Wooster Road project likely extended for $2.5 million water line replacement
By BOB MOREHEAD
BGNN senior staff writer
If an ordinance introduced to Barberton City Council Oct. 28 is approved, Wooster Road W will be tied up longer than originally thought.
The ordinance pays Kenmore Construction $2,462,159 to replace geriatric water line on the thoroughfare from Fourth to 25th street.
“There’s been an increase in breaks,” service director Todd Shreve told council. “We’ve had five since this project started.”
Shreve said part of the money can come from the water department’s capital fund but the rest will likely be notes. The debt is necessary, though, he said, to prevent the recurring and frustrating problem of ripping up a freshly paved road surface to fix a failing water line, inevitable since the line in question is about a century old.
Shreve said they hadn’t worked out yet how long this will extend the project, which had been scheduled to wrap up in November 2025.
The Utilities Committee approved the measure, sending it on to the full council.
That night, city council approved a lease agreement for the city’s sundry service departments; the request came at the Oct. 21 committee work session.
The city will now gradually replace 22 vehicles it owns in the water treatment plant, sewage treatment plant, water distribution and collection department and storm water department with new ones leased from Enterprise Fleet Management.

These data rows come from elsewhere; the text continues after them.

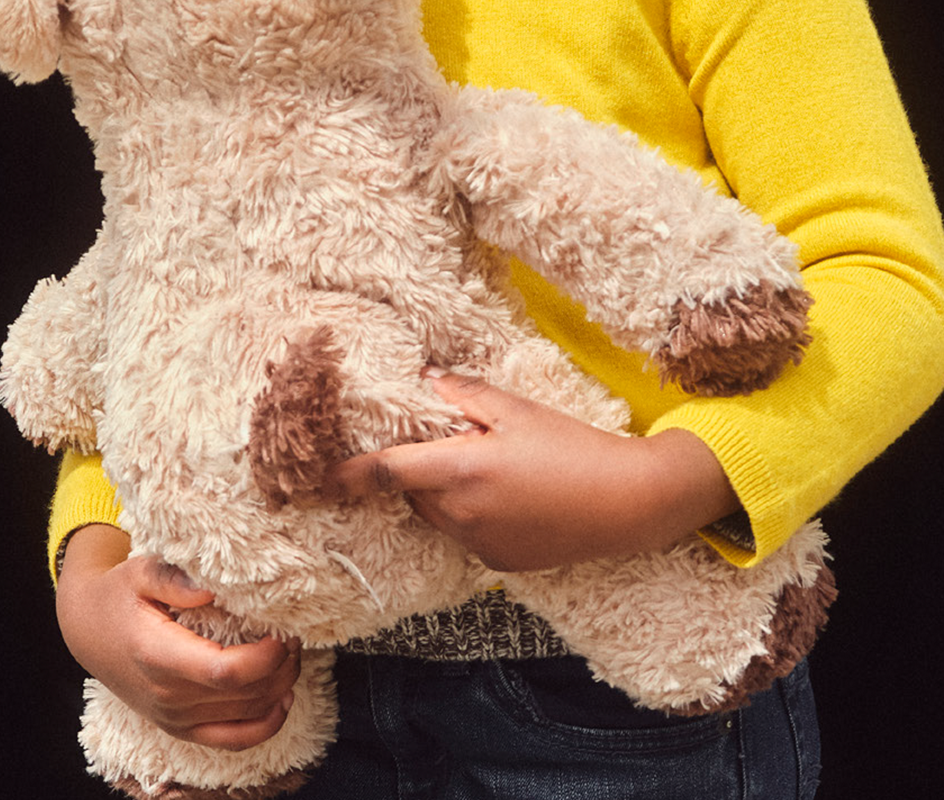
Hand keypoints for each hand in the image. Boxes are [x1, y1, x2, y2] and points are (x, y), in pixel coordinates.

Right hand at [55, 523, 301, 749]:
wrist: (89, 631)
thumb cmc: (119, 595)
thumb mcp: (139, 571)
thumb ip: (174, 578)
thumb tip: (212, 589)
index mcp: (158, 656)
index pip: (224, 672)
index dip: (264, 657)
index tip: (283, 630)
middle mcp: (168, 696)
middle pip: (243, 696)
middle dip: (281, 667)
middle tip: (294, 633)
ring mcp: (175, 718)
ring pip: (245, 717)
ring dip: (279, 688)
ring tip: (290, 654)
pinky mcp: (182, 728)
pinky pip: (232, 740)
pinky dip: (264, 725)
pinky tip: (282, 699)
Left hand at [323, 372, 737, 571]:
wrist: (628, 503)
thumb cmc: (572, 447)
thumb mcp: (516, 409)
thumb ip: (464, 395)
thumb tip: (427, 380)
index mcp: (459, 471)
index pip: (384, 473)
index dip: (345, 474)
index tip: (314, 475)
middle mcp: (461, 515)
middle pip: (412, 493)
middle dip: (416, 470)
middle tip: (450, 442)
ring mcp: (480, 544)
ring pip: (438, 515)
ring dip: (443, 493)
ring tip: (487, 466)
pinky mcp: (501, 562)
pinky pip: (465, 534)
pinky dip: (470, 514)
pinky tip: (510, 494)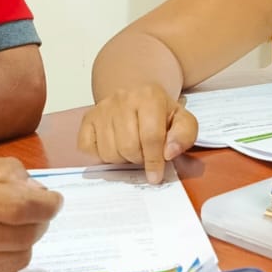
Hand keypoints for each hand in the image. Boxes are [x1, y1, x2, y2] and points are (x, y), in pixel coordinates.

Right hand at [0, 157, 62, 271]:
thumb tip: (37, 190)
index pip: (23, 207)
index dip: (48, 204)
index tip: (53, 201)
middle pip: (27, 235)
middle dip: (37, 221)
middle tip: (27, 213)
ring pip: (19, 258)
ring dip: (21, 242)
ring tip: (3, 230)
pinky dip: (4, 263)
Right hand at [77, 84, 197, 183]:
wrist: (137, 96)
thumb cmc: (160, 114)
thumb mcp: (182, 121)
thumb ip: (184, 135)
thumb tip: (169, 153)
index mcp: (150, 97)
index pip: (151, 137)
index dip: (154, 161)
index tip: (155, 176)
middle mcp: (123, 99)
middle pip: (128, 147)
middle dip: (138, 159)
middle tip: (144, 155)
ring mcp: (102, 109)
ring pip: (108, 151)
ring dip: (121, 159)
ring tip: (131, 150)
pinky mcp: (87, 118)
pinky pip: (88, 148)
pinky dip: (100, 156)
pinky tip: (113, 147)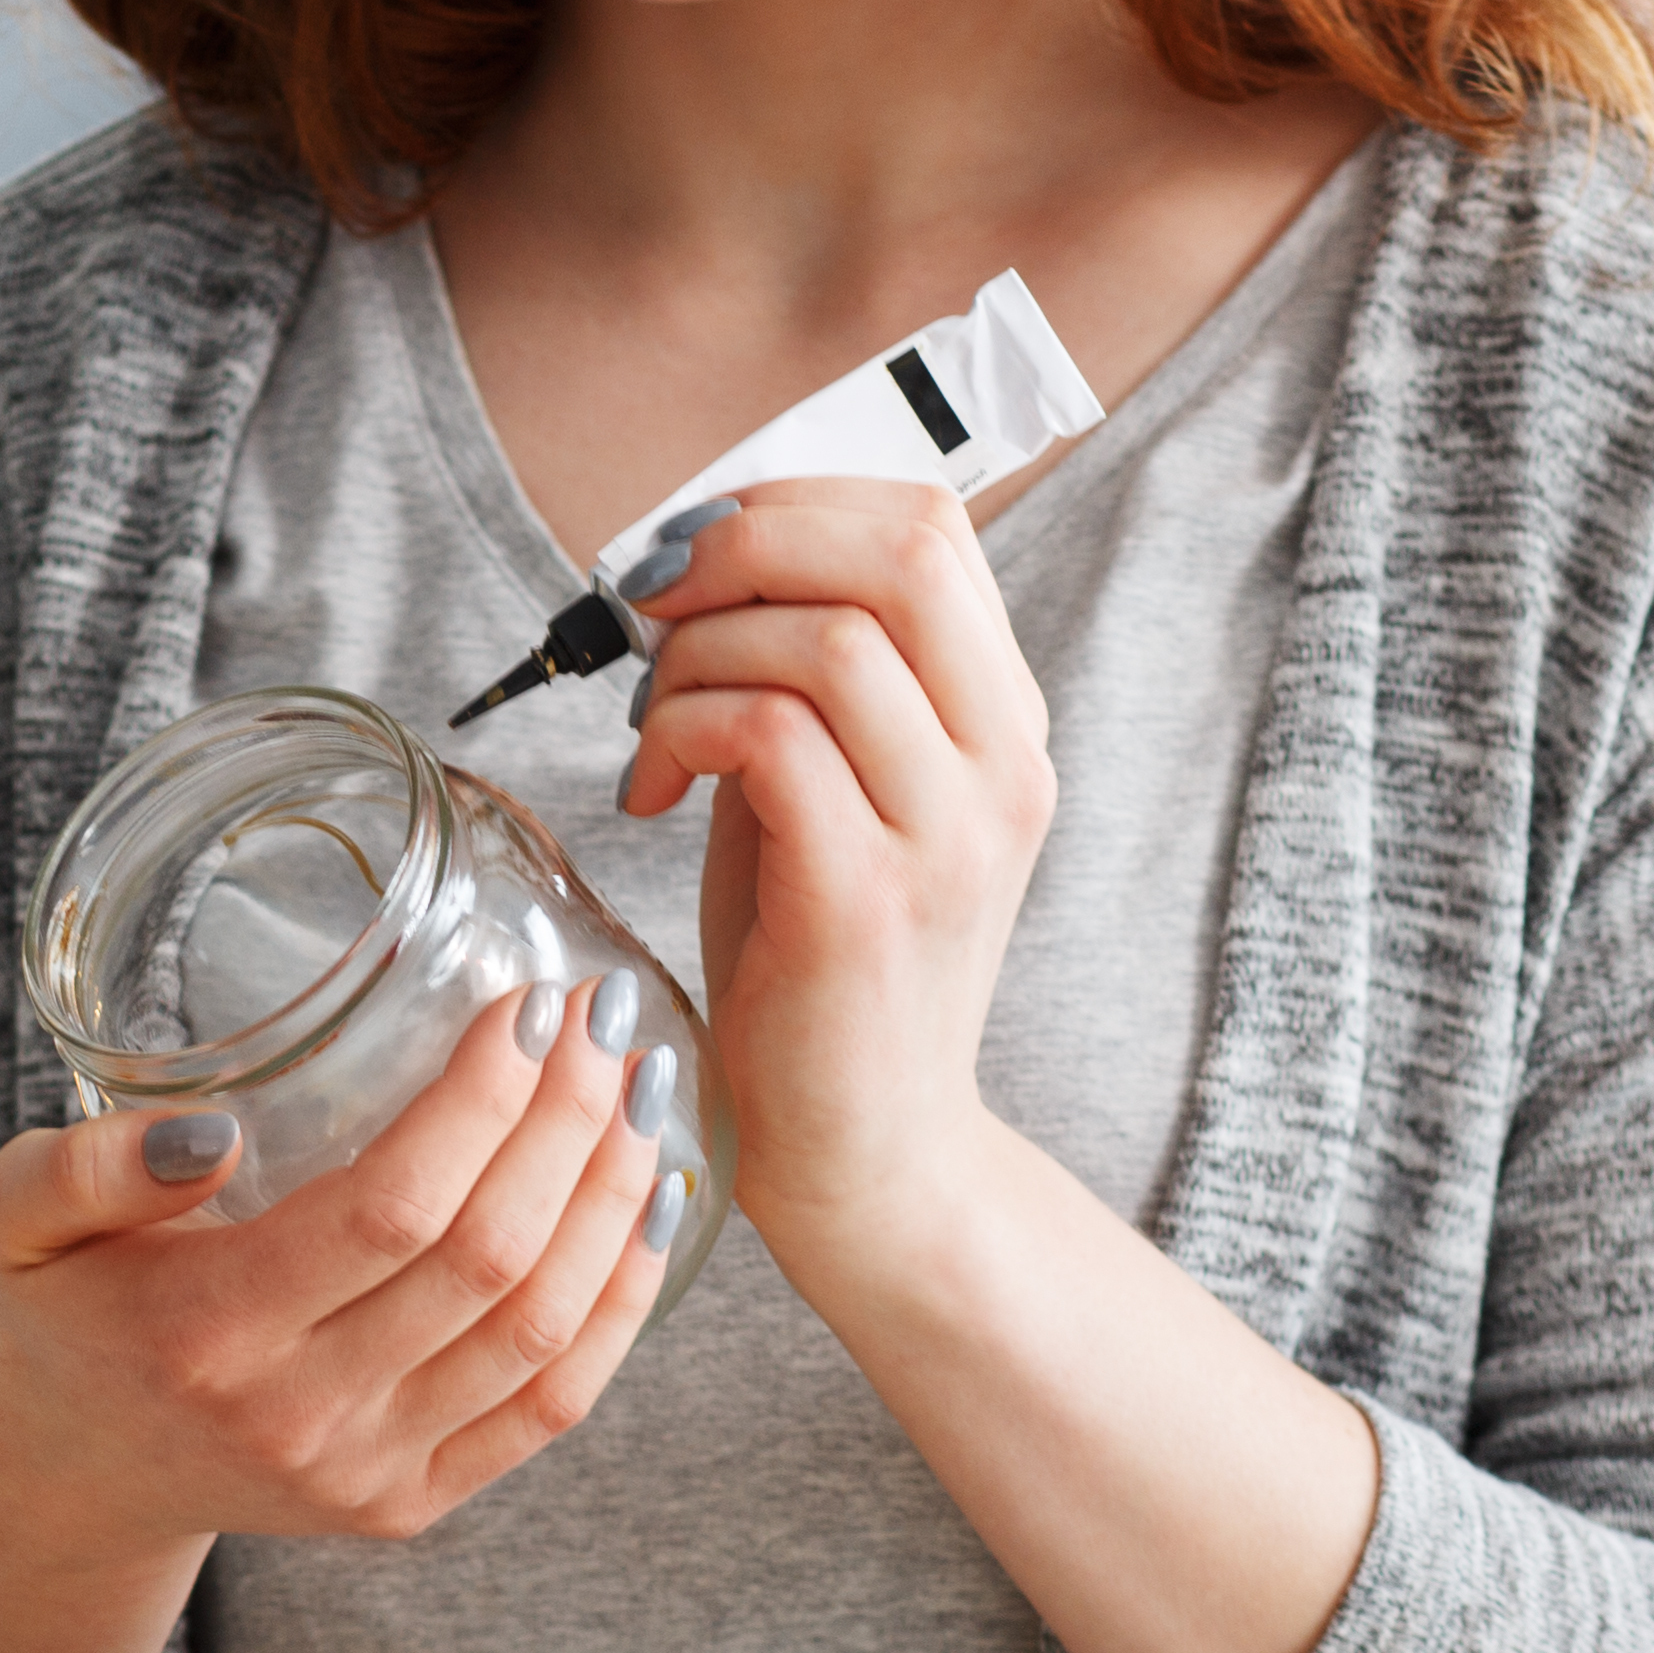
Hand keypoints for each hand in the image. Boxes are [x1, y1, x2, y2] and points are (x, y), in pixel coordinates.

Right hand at [0, 979, 674, 1562]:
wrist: (82, 1473)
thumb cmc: (71, 1310)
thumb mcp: (23, 1217)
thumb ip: (84, 1165)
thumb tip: (208, 1134)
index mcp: (206, 1331)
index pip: (388, 1210)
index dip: (482, 1102)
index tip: (529, 1007)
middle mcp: (297, 1416)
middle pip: (484, 1260)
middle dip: (569, 1123)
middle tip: (607, 1018)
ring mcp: (366, 1472)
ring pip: (538, 1330)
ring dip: (613, 1198)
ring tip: (648, 1088)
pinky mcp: (414, 1503)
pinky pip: (552, 1405)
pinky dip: (619, 1300)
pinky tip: (652, 1203)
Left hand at [616, 475, 1061, 1277]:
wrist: (863, 1151)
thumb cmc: (820, 967)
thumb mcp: (836, 793)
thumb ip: (807, 682)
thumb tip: (701, 562)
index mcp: (1004, 723)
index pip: (930, 524)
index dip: (792, 502)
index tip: (692, 553)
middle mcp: (1002, 768)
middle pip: (897, 549)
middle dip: (743, 545)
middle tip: (651, 605)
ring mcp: (947, 836)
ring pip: (822, 639)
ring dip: (696, 662)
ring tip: (652, 735)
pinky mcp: (869, 900)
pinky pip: (768, 739)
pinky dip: (682, 736)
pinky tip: (649, 796)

Shreve said the arrangement will save more than $200,000 over 10 years.
Council also passed an amendment to Barberton’s community reinvestment area. The change expands CRA area 2 to be the entire city with the exception of area 1, which subsumes the Trucen Farm development. This provides a 100% tax abatement for 15 years on new residential construction in Area 2. The Trucen project has its own abatements.
Sandy Baker and Janice Low were reappointed to the Board of Health. Susan Wynn, Jolese Rogers were approved for the Design Review Board and David Wynn and Anthony Harmon were approved for the Planning Commission.
Council also renewed the prosecutor contracts with the cities of Green, New Franklin and Norton.
The grant application for $500,000 over 25 years to the Barberton Community Foundation for the justice center/municipal building project got a second reading and was sent for a third.
Emerging from committees that night was a measure to use $125,000 of Community Development Block Grant money to build restrooms at College Park and a tentative agreement with the local firefighters union.
Another measure appoints retired Metro RTA executive Charles Rector as Barberton’s representative on the Metro board.